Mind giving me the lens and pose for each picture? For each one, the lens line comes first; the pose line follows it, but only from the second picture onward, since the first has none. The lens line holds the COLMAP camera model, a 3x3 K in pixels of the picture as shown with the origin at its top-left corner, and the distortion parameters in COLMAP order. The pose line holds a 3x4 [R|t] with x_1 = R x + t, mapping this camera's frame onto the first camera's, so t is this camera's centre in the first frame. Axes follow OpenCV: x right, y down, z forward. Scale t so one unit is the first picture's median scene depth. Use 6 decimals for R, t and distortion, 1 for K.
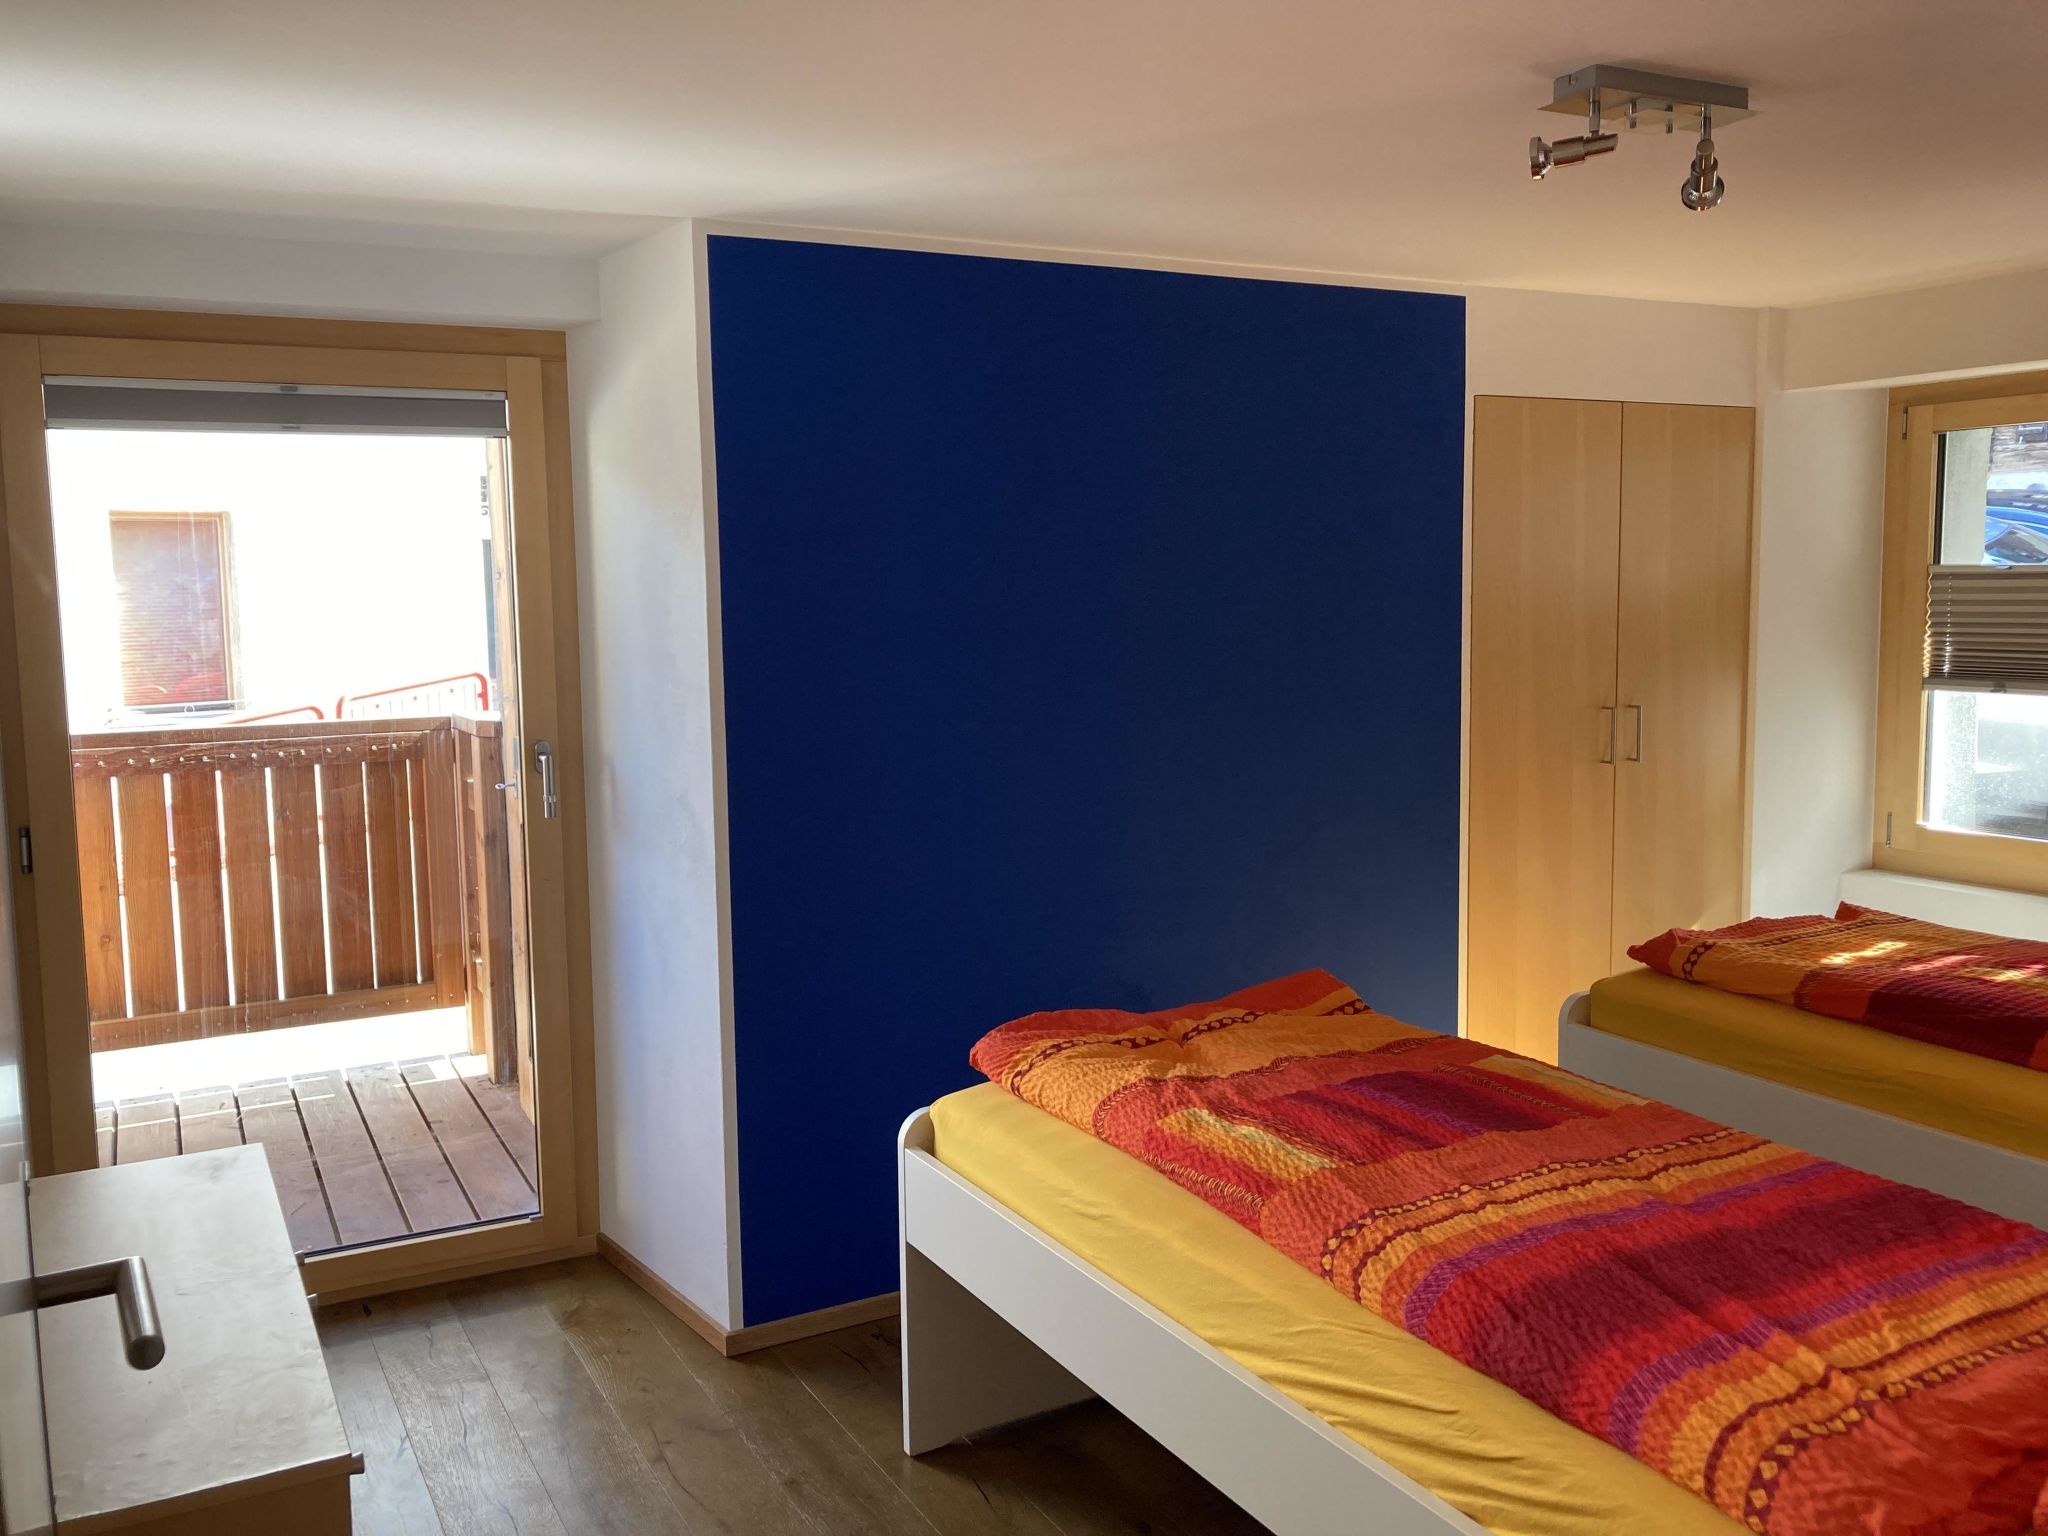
lens RADIAL K [[1686.8, 0, 1023.1], [0, 1686.8, 765.4], [0, 0, 1]] dist [0.048679, -0.050814]
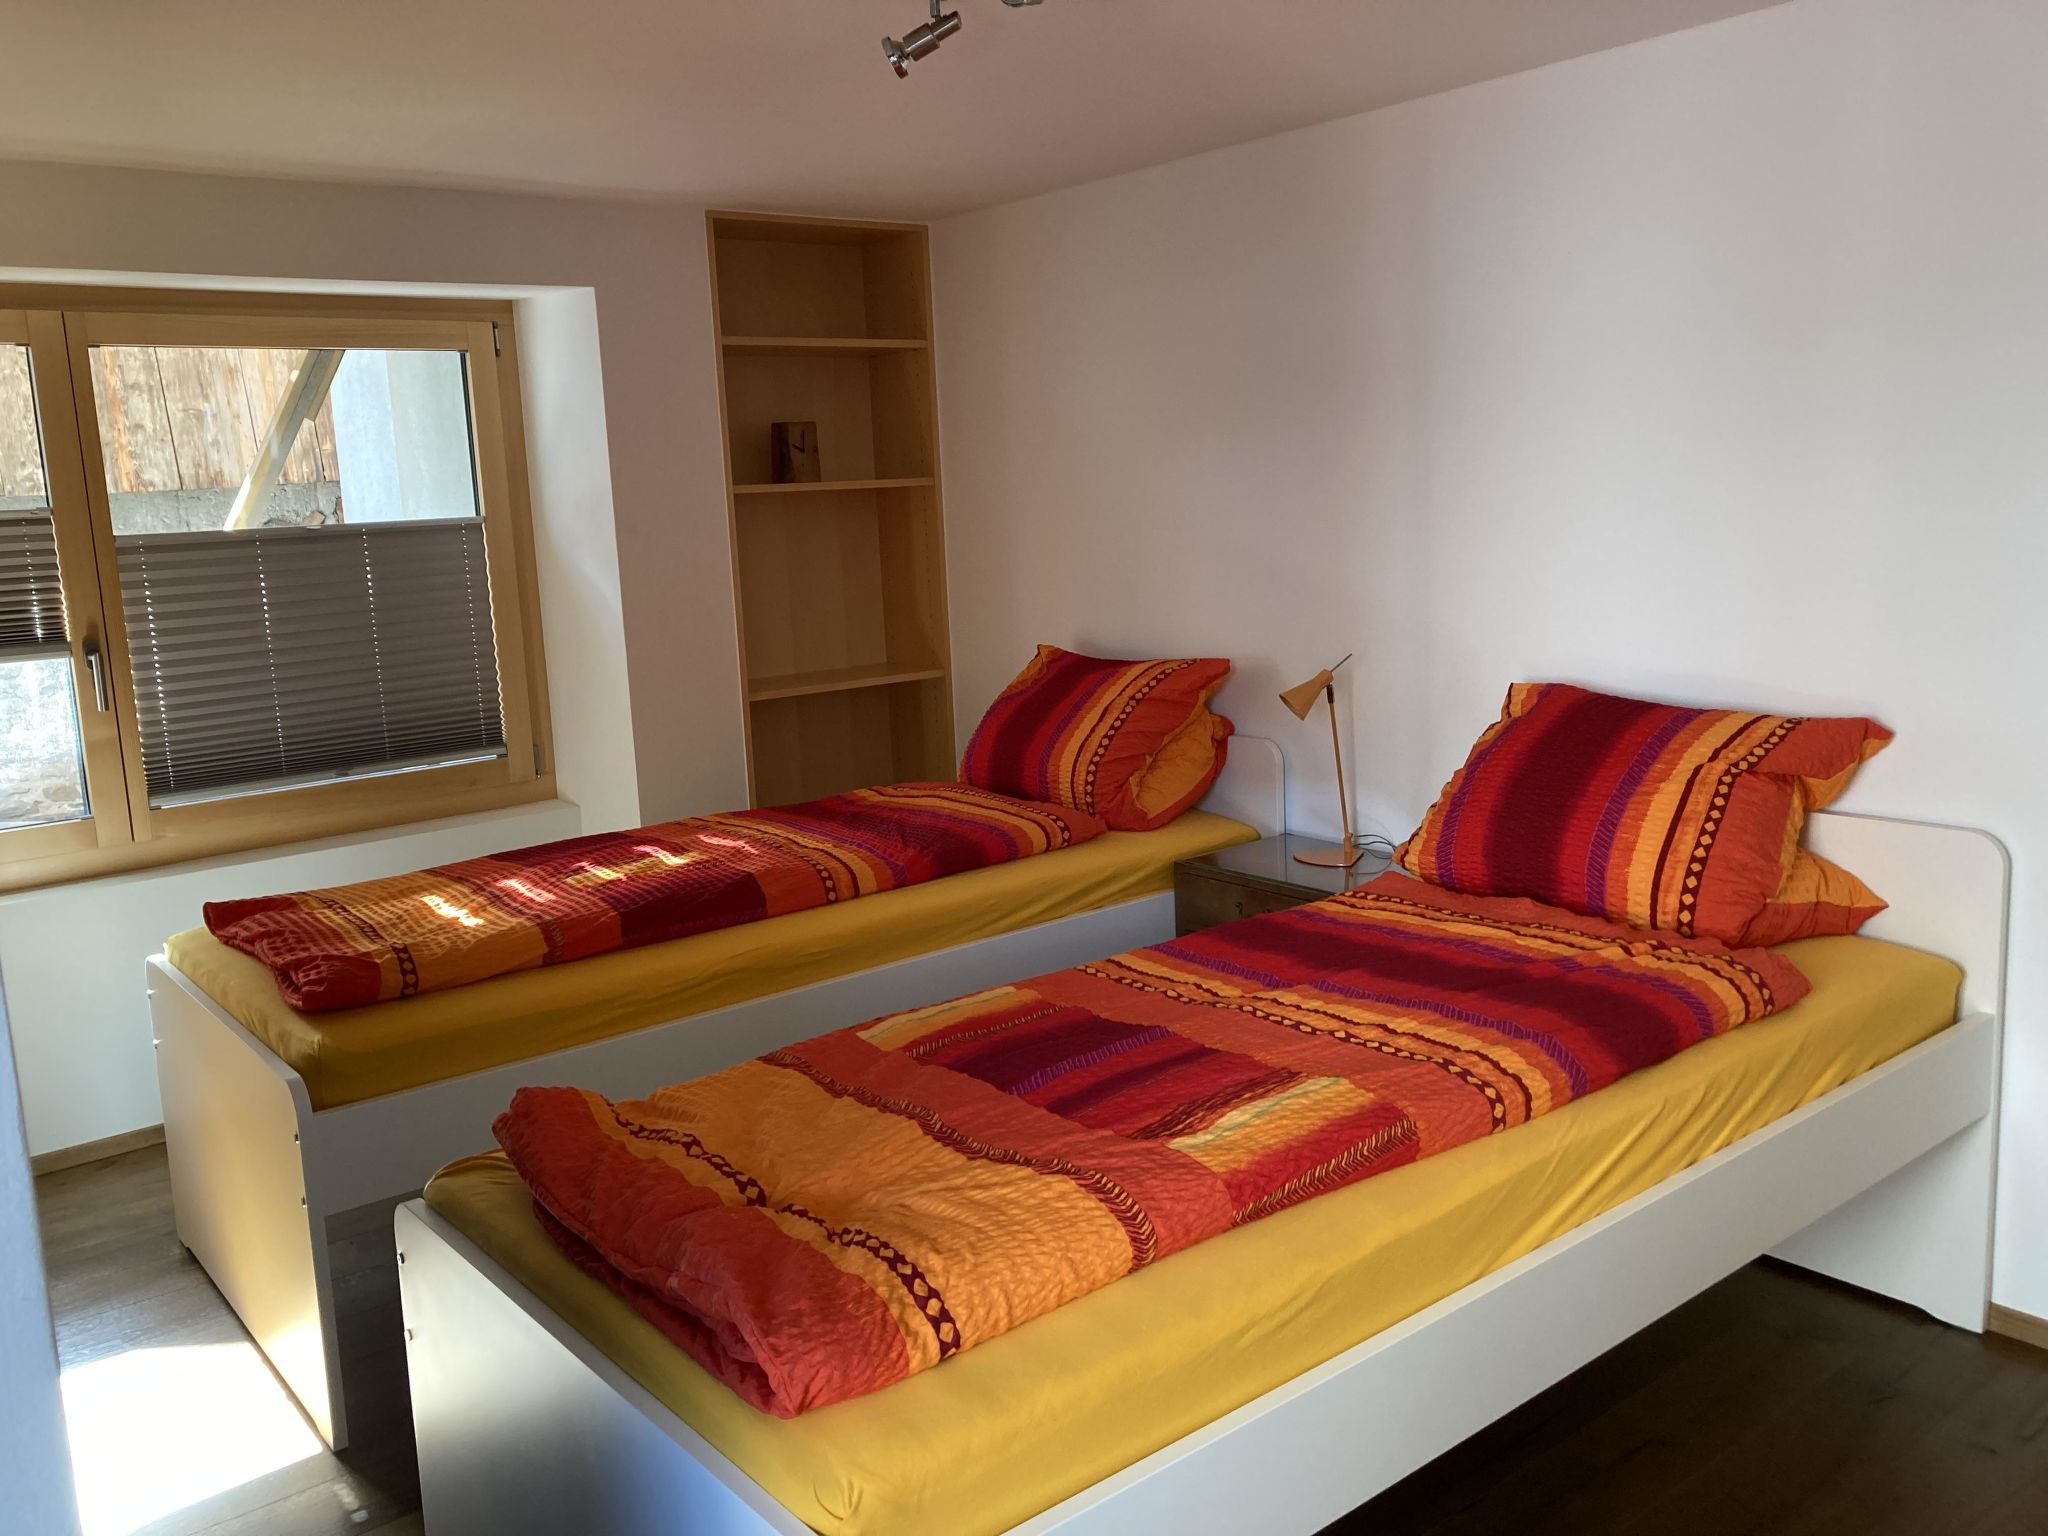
lens RADIAL K [[1686.8, 0, 1020.9], [0, 1686.8, 765.6], [0, 0, 1]] dist [0.048679, -0.050814]
pose [[-0.175963, -0.141725, 0.974141, -0.599578], [0.158922, 0.972511, 0.170195, -0.097653], [-0.971484, 0.184761, -0.148603, 1.173683]]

## WHAT THE EXERCISE ASKS
Extract all the data above exactly, excluding every picture.

## RESULT FOR THIS TASK
Mind giving me the lens and pose for each picture? For each one, the lens line comes first; the pose line follows it, but only from the second picture onward, since the first has none. The lens line holds the COLMAP camera model, a 3x3 K in pixels of the picture as shown with the origin at its top-left corner, and the distortion parameters in COLMAP order. The pose line holds a 3x4 [R|t] with x_1 = R x + t, mapping this camera's frame onto the first camera's, so t is this camera's centre in the first frame. Axes follow OpenCV: x right, y down, z forward. Scale t so one unit is the first picture's median scene depth. Use 6 decimals for R, t and distortion, 1 for K.
lens RADIAL K [[1686.8, 0, 1023.1], [0, 1686.8, 765.4], [0, 0, 1]] dist [0.048679, -0.050814]
lens RADIAL K [[1686.8, 0, 1020.9], [0, 1686.8, 765.6], [0, 0, 1]] dist [0.048679, -0.050814]
pose [[-0.175963, -0.141725, 0.974141, -0.599578], [0.158922, 0.972511, 0.170195, -0.097653], [-0.971484, 0.184761, -0.148603, 1.173683]]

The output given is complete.